Using const std::unique_ptr for pimpl idiom

我与影子孤独终老i 提交于 2019-12-03 01:50:21

If your class is supposed to be never-empty, a non-const unique ptr (with default move/assigns) is not appropriate. The move ctor and move assign will both empty the rhs.

A const unique ptr will disable these automatic methods, and if you want move you will have to write it within the impl (and a bit of glue outside).

I would personally write a value ptr with the semantics I want (then let compiler write the glue), but starting with a const unique_ptr sounds reasonable as a first pass.

If you relax the never-empty, and make it almost never-empty, you now have to reason about preconditions of a lot of methods, and possible knock-on bugs.

The biggest cost of this technique, difficulty in returning values, goes away with C++17.

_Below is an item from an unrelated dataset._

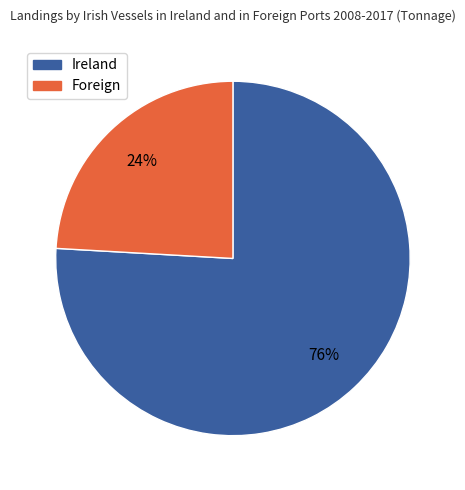

Combined, do Foreign and Ireland account for over 50%?

Yes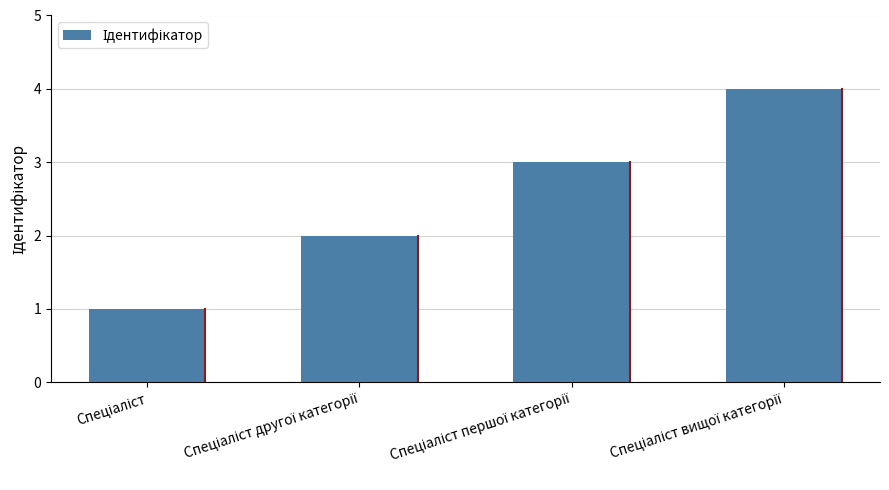

What is the difference between the maximum and minimum values?

3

How is this suppose to work with move constructors/assignments?

Move constructors:

The implicitly-declared or defaulted move constructor for class T is defined as deleted if any of the following conditions are true:

  • T has non-static data members that cannot be moved (have deleted, inaccessible, or ambiguous move constructors)

const std::unique_ptr is such a data member because of const.

If const is dropped the compiler generates the move constructor and assignment, but not the copying ones.


Herb explains why he uses const unique_ptr:

non-const can work too, but it is more brittle because default move semantics are probably incorrect.

With const member it is more robust because const members must be initialized in the constructor. And const documents that the implementation of the object does not change, it is not State or Strategy design pattern.